Rewrite the stretch from "mongo::logStartupWarnings()" through "- [src/mongo/db/db.cpp](../../../mongos\_and\_mongod\_mains)", changing "Used By" to "Called By" and leaving everything else as it is.

:: Source material

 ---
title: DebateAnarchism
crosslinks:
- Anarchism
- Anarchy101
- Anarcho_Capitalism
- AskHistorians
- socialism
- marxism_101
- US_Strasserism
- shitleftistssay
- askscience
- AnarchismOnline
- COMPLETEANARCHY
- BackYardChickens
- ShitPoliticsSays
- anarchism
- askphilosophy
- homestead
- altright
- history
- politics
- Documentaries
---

::::
:: Source material

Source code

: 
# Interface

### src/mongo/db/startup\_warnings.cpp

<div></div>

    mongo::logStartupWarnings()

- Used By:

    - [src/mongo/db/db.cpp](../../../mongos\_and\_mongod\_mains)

::::

- _Solution for this problem_
    mongo::logStartupWarnings()

- Called By:

    - [src/mongo/db/db.cpp](../../../mongos\_and\_mongod\_mains)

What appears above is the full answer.